## What this task involves:
Return the lines of the data below in which the string "total" occurs.
· · · ·
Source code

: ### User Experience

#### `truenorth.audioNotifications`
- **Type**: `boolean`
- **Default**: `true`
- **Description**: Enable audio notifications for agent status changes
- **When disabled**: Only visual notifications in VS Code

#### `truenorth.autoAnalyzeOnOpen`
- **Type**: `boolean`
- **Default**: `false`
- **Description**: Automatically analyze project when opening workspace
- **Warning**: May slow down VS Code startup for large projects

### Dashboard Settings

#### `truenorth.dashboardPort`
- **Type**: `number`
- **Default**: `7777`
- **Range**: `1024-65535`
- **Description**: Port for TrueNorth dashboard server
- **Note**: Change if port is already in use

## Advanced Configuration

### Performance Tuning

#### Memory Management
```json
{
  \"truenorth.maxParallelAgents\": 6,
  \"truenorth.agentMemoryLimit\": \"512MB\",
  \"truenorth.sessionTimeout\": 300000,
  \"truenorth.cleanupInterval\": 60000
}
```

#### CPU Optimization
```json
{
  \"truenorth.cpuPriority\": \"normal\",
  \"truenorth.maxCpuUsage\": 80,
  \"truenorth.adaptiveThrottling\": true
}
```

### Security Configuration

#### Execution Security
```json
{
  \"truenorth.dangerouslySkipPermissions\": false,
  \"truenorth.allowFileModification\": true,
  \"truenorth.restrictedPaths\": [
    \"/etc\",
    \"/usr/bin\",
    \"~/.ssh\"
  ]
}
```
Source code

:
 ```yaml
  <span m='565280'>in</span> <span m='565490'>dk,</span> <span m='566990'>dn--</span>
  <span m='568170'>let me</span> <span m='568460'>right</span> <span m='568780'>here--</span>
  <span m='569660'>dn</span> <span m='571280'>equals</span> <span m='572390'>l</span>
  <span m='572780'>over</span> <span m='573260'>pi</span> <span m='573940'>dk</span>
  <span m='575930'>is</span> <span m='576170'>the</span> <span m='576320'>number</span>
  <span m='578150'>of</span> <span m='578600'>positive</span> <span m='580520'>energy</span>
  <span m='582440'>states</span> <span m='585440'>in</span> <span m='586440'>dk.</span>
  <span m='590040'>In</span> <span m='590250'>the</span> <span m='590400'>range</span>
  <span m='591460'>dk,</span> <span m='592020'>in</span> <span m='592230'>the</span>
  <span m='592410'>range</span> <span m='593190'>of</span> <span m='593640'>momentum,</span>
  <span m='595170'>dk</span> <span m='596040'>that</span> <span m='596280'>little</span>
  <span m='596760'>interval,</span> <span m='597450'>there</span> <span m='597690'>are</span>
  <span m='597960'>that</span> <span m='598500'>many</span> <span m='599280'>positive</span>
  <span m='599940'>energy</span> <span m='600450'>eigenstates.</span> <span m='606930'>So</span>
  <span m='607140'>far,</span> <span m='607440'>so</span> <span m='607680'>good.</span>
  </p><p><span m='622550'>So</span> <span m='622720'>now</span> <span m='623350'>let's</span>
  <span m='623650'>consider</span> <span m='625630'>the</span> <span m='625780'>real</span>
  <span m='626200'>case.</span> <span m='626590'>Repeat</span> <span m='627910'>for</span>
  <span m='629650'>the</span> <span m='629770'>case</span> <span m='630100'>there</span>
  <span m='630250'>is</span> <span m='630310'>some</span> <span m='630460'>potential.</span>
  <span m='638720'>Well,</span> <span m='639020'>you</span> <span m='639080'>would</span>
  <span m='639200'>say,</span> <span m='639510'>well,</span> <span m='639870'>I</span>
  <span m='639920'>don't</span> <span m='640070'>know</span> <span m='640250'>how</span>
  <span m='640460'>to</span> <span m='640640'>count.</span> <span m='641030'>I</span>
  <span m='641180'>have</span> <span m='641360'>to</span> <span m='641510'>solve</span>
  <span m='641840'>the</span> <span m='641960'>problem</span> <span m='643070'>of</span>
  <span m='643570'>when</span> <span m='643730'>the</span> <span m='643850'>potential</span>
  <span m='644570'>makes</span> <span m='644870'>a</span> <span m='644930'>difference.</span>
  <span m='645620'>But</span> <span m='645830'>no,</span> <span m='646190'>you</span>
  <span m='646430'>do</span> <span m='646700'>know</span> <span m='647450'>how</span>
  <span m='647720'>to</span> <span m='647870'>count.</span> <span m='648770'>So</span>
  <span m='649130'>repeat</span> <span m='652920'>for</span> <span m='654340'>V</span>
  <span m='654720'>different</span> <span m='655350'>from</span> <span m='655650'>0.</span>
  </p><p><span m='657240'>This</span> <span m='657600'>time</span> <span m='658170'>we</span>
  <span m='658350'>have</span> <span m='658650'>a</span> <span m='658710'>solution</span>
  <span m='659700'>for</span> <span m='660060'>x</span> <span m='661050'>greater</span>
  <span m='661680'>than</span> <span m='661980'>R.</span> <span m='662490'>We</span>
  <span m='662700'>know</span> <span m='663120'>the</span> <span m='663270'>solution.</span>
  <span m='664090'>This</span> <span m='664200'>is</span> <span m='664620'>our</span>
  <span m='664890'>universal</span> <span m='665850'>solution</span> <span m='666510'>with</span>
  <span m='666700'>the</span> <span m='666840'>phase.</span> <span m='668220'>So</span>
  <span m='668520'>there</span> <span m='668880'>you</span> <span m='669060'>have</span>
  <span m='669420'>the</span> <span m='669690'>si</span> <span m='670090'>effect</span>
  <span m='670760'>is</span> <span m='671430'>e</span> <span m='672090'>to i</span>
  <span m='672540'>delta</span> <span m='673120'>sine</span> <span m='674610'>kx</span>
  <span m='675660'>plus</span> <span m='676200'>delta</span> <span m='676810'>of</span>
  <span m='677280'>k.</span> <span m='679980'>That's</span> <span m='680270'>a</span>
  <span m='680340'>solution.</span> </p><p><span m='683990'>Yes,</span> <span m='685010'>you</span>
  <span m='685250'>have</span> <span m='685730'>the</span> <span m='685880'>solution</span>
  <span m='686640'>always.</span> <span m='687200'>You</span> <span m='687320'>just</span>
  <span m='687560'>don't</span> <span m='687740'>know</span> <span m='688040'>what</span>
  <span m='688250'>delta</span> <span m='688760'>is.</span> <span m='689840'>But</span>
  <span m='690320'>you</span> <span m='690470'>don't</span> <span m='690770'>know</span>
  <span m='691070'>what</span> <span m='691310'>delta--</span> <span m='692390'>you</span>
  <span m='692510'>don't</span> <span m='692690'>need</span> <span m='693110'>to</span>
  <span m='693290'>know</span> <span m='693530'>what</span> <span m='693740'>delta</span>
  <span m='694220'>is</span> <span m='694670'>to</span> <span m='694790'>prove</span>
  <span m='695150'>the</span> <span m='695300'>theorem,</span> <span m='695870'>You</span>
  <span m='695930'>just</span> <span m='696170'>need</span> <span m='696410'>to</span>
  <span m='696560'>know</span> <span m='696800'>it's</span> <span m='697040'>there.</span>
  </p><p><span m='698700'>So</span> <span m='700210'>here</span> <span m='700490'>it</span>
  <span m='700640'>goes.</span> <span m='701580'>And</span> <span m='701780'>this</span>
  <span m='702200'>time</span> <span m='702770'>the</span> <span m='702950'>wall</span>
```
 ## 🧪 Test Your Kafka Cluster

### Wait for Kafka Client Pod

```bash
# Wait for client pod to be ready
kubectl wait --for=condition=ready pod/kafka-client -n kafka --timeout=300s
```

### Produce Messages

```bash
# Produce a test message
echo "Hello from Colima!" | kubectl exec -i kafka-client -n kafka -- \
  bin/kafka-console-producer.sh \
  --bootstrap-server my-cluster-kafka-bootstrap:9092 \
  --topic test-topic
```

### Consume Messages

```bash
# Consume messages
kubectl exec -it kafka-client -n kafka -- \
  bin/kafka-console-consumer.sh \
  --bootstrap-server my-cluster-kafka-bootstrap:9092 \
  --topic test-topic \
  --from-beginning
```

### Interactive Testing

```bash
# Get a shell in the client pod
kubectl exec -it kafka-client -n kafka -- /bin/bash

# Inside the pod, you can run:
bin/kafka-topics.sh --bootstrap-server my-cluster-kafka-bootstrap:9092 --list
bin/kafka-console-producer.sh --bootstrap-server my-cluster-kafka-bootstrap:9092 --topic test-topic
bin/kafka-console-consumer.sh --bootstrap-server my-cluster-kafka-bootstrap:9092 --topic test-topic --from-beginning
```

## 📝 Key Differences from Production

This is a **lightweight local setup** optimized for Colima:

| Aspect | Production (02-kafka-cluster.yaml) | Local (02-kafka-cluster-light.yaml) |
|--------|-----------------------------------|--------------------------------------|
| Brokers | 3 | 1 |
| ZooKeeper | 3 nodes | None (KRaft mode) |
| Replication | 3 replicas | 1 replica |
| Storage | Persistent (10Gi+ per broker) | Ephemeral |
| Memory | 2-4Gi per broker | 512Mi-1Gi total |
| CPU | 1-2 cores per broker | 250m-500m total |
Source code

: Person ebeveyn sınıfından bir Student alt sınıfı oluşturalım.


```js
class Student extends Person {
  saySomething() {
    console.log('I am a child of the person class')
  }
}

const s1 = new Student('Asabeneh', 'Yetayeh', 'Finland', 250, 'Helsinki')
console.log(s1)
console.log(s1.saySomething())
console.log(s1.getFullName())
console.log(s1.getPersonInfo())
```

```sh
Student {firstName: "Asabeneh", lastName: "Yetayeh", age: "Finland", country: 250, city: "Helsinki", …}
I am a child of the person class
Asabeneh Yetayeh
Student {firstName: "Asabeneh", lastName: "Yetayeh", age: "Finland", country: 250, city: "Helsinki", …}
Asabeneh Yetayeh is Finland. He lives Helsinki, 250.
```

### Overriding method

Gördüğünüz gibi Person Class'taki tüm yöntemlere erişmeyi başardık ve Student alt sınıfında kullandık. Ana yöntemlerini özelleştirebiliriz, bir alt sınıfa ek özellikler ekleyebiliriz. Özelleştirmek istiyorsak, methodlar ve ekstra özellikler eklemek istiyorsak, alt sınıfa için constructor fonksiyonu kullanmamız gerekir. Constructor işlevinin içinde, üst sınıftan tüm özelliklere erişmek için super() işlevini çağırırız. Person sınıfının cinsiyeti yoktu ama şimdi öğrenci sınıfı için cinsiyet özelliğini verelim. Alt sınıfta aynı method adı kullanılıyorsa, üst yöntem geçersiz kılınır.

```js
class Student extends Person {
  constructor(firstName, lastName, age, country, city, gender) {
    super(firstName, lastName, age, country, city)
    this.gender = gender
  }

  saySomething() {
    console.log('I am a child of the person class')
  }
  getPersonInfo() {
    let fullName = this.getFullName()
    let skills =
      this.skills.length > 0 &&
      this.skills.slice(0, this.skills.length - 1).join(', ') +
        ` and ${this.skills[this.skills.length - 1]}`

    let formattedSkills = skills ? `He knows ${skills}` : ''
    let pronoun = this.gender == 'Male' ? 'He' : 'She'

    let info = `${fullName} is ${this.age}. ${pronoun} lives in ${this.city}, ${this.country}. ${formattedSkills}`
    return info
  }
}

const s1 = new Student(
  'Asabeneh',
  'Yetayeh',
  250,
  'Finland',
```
· · · ·
## Solution for this task:
| Memory | 2-4Gi per broker | 512Mi-1Gi total |
| CPU | 1-2 cores per broker | 250m-500m total |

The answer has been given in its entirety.